"Flipping A Switch In The Brain Turns Lab Rodents Into Killer Mice"

RACHEL MARTIN, HOST:

If you're scared of mice, this next story is not going to help you get over that fear. We're going to hear about how lab mice can be turned into predatory killers with just the flip of a switch. NPR's Jon Hamilton reports on an experiment that let researchers take control of brain circuits that tell animals to hunt.

JON HAMILTON, BYLINE: Mice are often portrayed as meek creatures nibbling on crumbs, but Ivan de Araujo of Yale University says they have a dark side.

IVAN DE ARAUJO: There is, for example, one species of mouse that is known as the killer mouse that basically feeds on live prey including sometimes even other mice.

HAMILTON: And many mice kill and eat insects when they get the chance. De Araujo and a team of scientists found evidence that this hunting behavior was controlled by neurons in a part of the brain called the amygdala. De Araujo says the team used a technique called optogenetics to control the brain cells. The cells were triggered by light from a laser.

DE ARAUJO: When we stimulate these neurons, it is as if we were telling these neurons that there is a prey in front of the animal.

HAMILTON: The scientists put mice in a cage with a live cricket. Even without stimulation, the mice would eventually hunt and kill the insect. But De Araujo says when the laser went on, the rodents got serious.

DE ARAUJO: The animals become very efficient in hunting, so they pursue the prey faster, and they are more capable of capturing and killing the insects.

HAMILTON: Even more dramatic, though, is what happened when the scientists put an insect-like toy in the cage.

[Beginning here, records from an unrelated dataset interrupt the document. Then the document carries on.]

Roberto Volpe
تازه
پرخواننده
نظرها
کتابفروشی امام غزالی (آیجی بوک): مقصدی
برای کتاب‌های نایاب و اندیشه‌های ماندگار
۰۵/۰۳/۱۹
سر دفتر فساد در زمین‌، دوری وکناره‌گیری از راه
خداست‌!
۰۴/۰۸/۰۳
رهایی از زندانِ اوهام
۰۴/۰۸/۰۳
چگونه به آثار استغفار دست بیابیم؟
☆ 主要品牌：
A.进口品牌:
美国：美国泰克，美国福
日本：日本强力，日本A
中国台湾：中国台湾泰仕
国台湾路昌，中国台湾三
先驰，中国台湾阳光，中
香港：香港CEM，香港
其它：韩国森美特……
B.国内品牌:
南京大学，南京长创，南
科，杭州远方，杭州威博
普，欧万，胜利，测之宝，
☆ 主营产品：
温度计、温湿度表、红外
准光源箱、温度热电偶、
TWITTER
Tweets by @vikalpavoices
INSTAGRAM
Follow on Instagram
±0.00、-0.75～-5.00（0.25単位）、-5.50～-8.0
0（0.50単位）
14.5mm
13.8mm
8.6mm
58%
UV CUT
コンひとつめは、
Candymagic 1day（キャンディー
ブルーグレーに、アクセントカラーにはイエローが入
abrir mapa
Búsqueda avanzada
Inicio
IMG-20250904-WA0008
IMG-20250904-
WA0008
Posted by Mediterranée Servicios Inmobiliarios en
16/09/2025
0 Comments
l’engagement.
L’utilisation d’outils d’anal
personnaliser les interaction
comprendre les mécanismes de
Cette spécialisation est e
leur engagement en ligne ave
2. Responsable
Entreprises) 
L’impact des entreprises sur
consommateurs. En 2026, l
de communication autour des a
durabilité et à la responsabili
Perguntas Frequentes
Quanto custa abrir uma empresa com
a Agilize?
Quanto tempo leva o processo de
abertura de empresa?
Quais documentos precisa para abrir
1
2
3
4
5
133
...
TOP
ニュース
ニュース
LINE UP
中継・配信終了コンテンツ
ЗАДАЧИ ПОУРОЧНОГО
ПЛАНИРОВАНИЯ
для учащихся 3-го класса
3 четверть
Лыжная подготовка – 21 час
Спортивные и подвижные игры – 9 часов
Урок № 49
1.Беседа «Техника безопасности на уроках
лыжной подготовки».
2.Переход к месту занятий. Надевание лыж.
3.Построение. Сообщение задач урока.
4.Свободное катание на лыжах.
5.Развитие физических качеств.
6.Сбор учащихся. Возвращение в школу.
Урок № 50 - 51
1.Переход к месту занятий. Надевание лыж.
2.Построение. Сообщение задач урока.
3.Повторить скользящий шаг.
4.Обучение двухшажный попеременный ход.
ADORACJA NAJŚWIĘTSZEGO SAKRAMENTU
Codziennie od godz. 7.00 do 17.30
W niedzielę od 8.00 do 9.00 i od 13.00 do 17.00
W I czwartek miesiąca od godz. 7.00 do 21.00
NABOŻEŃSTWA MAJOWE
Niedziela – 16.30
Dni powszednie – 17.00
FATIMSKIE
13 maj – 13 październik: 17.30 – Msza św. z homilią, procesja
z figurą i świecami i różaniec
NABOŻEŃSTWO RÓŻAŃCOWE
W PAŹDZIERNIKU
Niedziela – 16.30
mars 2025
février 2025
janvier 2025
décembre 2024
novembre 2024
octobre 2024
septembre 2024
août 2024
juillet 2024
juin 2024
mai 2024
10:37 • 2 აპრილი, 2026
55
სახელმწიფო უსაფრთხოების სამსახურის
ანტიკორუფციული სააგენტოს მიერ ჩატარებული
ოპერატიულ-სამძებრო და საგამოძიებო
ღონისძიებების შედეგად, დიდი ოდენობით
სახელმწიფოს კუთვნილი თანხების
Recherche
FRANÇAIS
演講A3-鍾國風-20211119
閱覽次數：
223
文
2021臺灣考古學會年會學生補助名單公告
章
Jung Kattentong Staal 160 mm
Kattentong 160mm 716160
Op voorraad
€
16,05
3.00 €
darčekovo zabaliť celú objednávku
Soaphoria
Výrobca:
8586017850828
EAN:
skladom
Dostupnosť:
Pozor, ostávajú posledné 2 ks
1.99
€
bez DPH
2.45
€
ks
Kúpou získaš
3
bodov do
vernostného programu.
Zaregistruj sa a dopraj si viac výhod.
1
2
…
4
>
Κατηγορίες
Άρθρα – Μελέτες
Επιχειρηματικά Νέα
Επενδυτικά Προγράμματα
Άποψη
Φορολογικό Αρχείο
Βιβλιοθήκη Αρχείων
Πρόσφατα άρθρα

When the laser was off, the mice would move away from the toy.

DE ARAUJO: But when the circuit is activated, then the animals intensively bite it and use their forepaws in an attempt to kill it.

HAMILTON: This behavior was just about hunting, the mice never attacked each other. De Araujo says the research helps explain how the brain evolved to hunt. The team located the hunting circuit in two sets of neurons - one that controlled muscles involved in pursuing prey, the other controlled jaw muscles. He says these circuits probably began evolving hundreds of millions of years ago, when the first animals with jaws started to appear.

DE ARAUJO: It must have influenced the way the brain is wired up in a major way.

HAMILTON: And now, De Araujo says, these hunting circuits exist in a wide range of animals including humans. The research appears in the journal Cell. Jon Hamilton, NPR News.